EXERCISE
Count how many lines of the material below contain the string "Reading", treating uppercase and lowercase as different, and reply with only that number.

SUPPLIED DATA
Segment Open

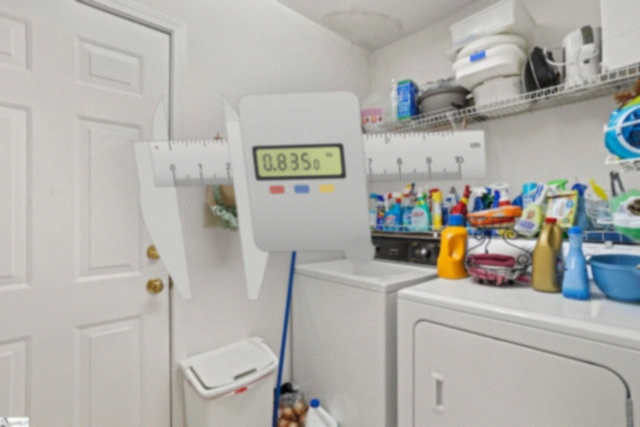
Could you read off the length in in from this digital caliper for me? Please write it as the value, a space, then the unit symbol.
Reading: 0.8350 in
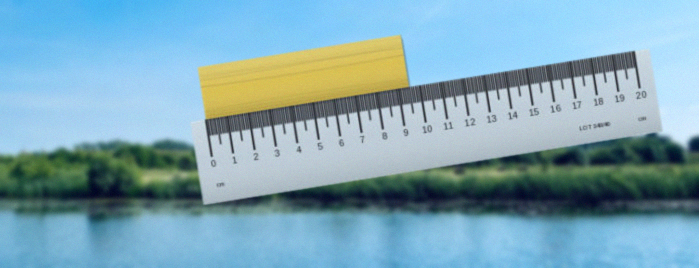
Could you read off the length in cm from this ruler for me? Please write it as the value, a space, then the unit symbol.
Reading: 9.5 cm
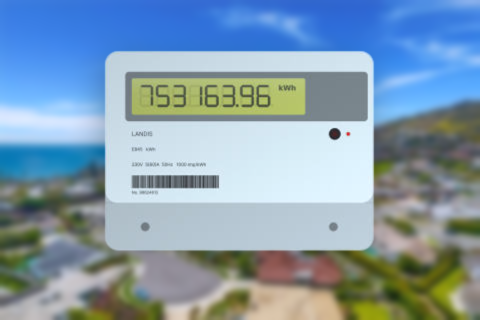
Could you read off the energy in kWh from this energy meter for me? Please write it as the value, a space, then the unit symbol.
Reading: 753163.96 kWh
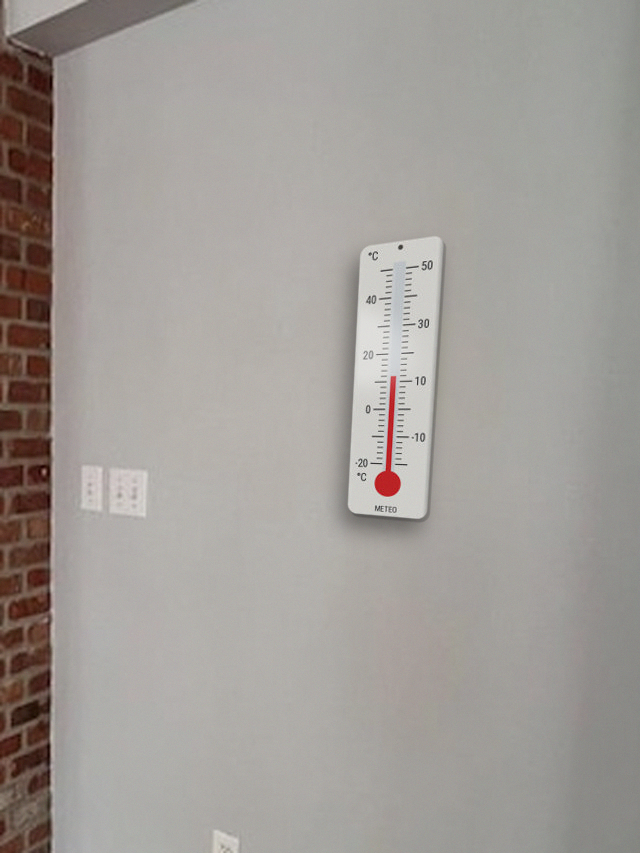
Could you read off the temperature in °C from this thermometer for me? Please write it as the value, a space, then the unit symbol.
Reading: 12 °C
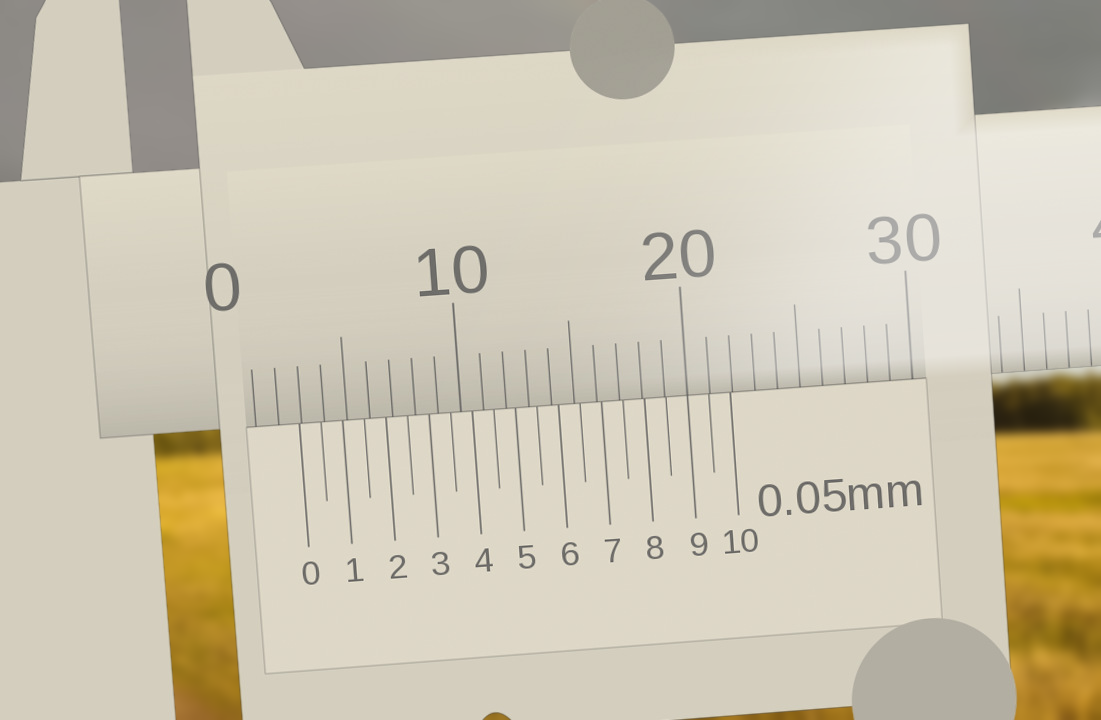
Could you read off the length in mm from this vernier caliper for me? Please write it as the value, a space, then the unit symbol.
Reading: 2.9 mm
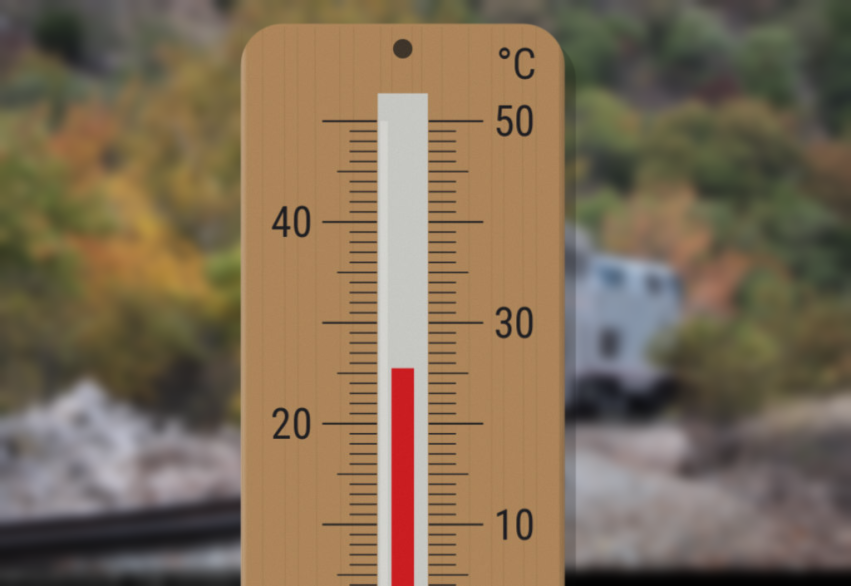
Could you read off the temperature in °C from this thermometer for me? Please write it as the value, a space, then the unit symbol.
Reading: 25.5 °C
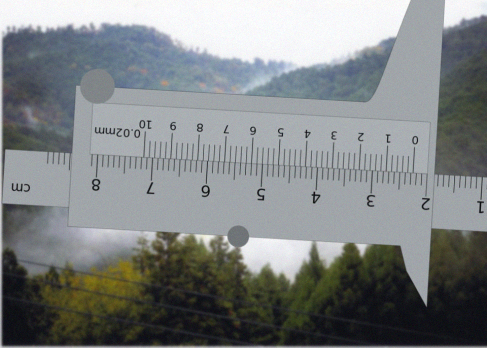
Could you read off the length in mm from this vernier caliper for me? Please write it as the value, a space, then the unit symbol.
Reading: 22.6 mm
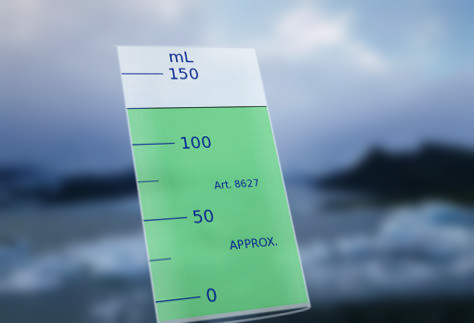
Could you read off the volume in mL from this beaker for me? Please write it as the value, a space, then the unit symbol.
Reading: 125 mL
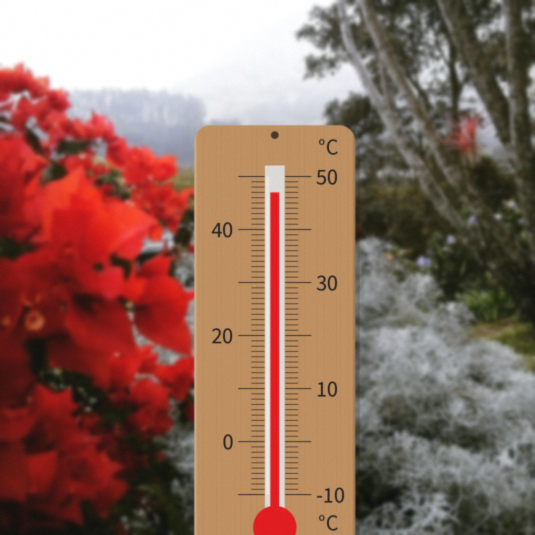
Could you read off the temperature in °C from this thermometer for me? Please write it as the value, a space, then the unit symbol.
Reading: 47 °C
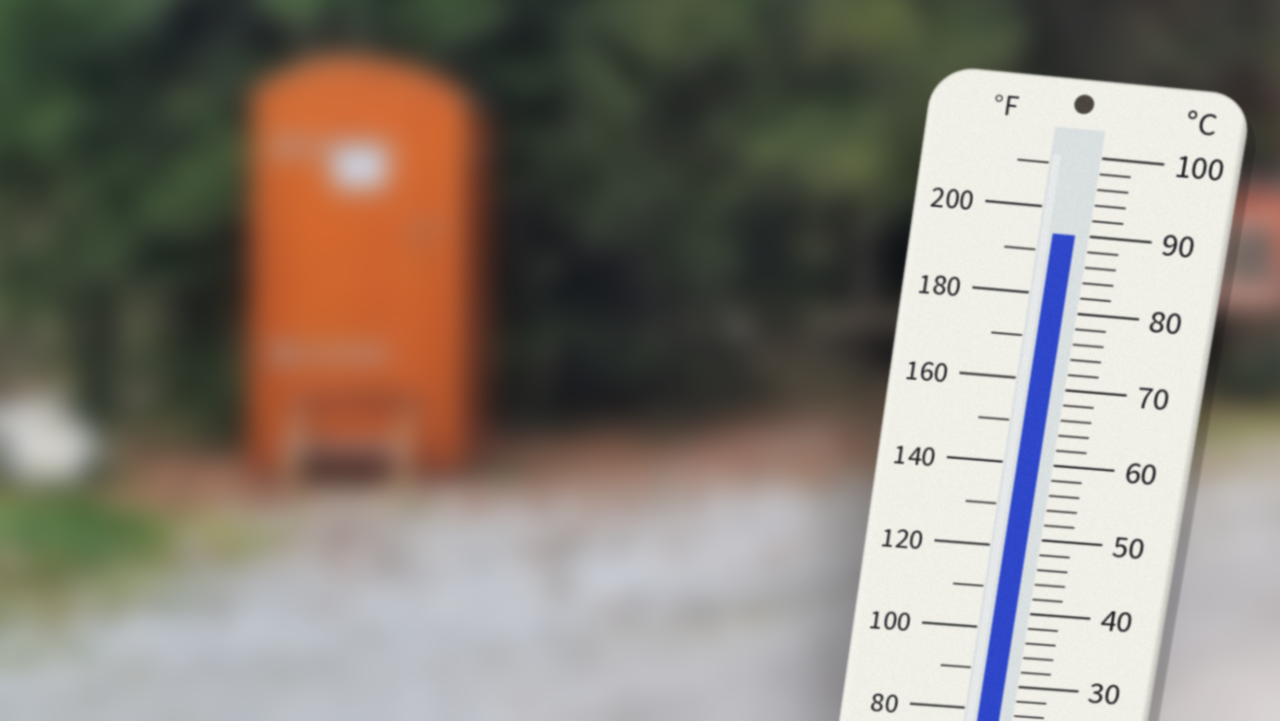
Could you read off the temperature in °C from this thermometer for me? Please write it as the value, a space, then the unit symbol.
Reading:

Segment Closed

SOLUTION
10